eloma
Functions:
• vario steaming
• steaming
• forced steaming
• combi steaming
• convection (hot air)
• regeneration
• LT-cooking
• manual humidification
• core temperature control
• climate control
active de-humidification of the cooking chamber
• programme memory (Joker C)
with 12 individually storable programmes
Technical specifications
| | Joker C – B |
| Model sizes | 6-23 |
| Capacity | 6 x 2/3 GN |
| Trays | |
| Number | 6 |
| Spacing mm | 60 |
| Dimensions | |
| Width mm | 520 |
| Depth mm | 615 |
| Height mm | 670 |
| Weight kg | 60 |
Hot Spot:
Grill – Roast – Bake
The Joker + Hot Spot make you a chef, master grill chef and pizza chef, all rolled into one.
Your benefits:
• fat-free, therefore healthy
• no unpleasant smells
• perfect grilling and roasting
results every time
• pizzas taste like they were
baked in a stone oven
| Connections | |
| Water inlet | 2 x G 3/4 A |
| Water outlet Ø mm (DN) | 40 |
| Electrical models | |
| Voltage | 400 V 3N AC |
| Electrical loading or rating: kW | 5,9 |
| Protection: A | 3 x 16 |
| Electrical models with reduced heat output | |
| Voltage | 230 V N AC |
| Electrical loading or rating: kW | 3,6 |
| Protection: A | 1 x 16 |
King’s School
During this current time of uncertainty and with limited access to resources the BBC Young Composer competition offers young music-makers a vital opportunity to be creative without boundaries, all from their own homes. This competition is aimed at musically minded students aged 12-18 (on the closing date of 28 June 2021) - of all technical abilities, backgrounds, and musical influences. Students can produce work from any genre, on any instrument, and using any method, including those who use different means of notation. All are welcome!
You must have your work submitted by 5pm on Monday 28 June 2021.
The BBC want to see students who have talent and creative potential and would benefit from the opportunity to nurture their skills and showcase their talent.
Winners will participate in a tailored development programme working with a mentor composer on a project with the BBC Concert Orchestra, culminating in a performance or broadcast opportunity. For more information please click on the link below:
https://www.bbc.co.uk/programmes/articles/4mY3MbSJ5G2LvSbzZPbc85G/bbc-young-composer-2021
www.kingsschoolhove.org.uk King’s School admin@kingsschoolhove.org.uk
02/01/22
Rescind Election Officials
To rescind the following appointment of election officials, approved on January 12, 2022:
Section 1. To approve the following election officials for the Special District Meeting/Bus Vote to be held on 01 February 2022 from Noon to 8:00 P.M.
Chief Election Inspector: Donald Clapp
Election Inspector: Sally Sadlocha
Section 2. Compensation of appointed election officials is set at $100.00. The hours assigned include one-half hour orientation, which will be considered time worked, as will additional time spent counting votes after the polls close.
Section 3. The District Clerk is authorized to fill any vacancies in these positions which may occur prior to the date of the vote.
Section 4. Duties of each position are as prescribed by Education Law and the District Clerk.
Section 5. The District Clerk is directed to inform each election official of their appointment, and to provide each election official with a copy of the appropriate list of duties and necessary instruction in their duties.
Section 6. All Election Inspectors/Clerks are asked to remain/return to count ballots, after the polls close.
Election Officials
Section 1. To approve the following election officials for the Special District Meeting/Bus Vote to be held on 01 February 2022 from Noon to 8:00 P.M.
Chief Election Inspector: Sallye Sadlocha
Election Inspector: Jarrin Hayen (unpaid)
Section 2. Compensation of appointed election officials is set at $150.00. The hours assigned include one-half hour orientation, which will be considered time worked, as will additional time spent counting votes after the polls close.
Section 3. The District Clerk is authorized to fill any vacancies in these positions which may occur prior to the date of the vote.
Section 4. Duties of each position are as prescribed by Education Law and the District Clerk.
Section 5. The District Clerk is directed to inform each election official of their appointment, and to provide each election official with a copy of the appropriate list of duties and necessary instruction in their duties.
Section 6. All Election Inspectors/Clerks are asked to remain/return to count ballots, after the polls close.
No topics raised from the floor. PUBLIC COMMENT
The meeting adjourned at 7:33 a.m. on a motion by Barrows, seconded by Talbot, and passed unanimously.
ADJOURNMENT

──────

Every entry shown earlier is to be returned exactly, line for line.

EXERCISE OUTPUT:
eloma
Functions:
• vario steaming
• steaming
• forced steaming
• combi steaming
• convection (hot air)
• regeneration
• LT-cooking
• manual humidification
• core temperature control
• climate control
active de-humidification of the cooking chamber
• programme memory (Joker C)
with 12 individually storable programmes
Technical specifications
| | Joker C – B |
| Model sizes | 6-23 |
| Capacity | 6 x 2/3 GN |
| Trays | |
| Number | 6 |
| Spacing mm | 60 |
| Dimensions | |
| Width mm | 520 |
| Depth mm | 615 |
| Height mm | 670 |
| Weight kg | 60 |
Hot Spot:
Grill – Roast – Bake
The Joker + Hot Spot make you a chef, master grill chef and pizza chef, all rolled into one.
Your benefits:
• fat-free, therefore healthy
• no unpleasant smells
• perfect grilling and roasting
results every time
• pizzas taste like they were
baked in a stone oven
| Connections | |
| Water inlet | 2 x G 3/4 A |
| Water outlet Ø mm (DN) | 40 |
| Electrical models | |
| Voltage | 400 V 3N AC |
| Electrical loading or rating: kW | 5,9 |
| Protection: A | 3 x 16 |
| Electrical models with reduced heat output | |
| Voltage | 230 V N AC |
| Electrical loading or rating: kW | 3,6 |
| Protection: A | 1 x 16 |
King’s School
During this current time of uncertainty and with limited access to resources the BBC Young Composer competition offers young music-makers a vital opportunity to be creative without boundaries, all from their own homes. This competition is aimed at musically minded students aged 12-18 (on the closing date of 28 June 2021) - of all technical abilities, backgrounds, and musical influences. Students can produce work from any genre, on any instrument, and using any method, including those who use different means of notation. All are welcome!
You must have your work submitted by 5pm on Monday 28 June 2021.
The BBC want to see students who have talent and creative potential and would benefit from the opportunity to nurture their skills and showcase their talent.
Winners will participate in a tailored development programme working with a mentor composer on a project with the BBC Concert Orchestra, culminating in a performance or broadcast opportunity. For more information please click on the link below:
https://www.bbc.co.uk/programmes/articles/4mY3MbSJ5G2LvSbzZPbc85G/bbc-young-composer-2021
www.kingsschoolhove.org.uk King’s School admin@kingsschoolhove.org.uk
02/01/22
Rescind Election Officials
To rescind the following appointment of election officials, approved on January 12, 2022:
Section 1. To approve the following election officials for the Special District Meeting/Bus Vote to be held on 01 February 2022 from Noon to 8:00 P.M.
Chief Election Inspector: Donald Clapp
Election Inspector: Sally Sadlocha
Section 2. Compensation of appointed election officials is set at $100.00. The hours assigned include one-half hour orientation, which will be considered time worked, as will additional time spent counting votes after the polls close.
Section 3. The District Clerk is authorized to fill any vacancies in these positions which may occur prior to the date of the vote.
Section 4. Duties of each position are as prescribed by Education Law and the District Clerk.
Section 5. The District Clerk is directed to inform each election official of their appointment, and to provide each election official with a copy of the appropriate list of duties and necessary instruction in their duties.
Section 6. All Election Inspectors/Clerks are asked to remain/return to count ballots, after the polls close.
Election Officials
Section 1. To approve the following election officials for the Special District Meeting/Bus Vote to be held on 01 February 2022 from Noon to 8:00 P.M.
Chief Election Inspector: Sallye Sadlocha
Election Inspector: Jarrin Hayen (unpaid)
Section 2. Compensation of appointed election officials is set at $150.00. The hours assigned include one-half hour orientation, which will be considered time worked, as will additional time spent counting votes after the polls close.
Section 3. The District Clerk is authorized to fill any vacancies in these positions which may occur prior to the date of the vote.
Section 4. Duties of each position are as prescribed by Education Law and the District Clerk.
Section 5. The District Clerk is directed to inform each election official of their appointment, and to provide each election official with a copy of the appropriate list of duties and necessary instruction in their duties.
Section 6. All Election Inspectors/Clerks are asked to remain/return to count ballots, after the polls close.
No topics raised from the floor. PUBLIC COMMENT
The meeting adjourned at 7:33 a.m. on a motion by Barrows, seconded by Talbot, and passed unanimously.
ADJOURNMENT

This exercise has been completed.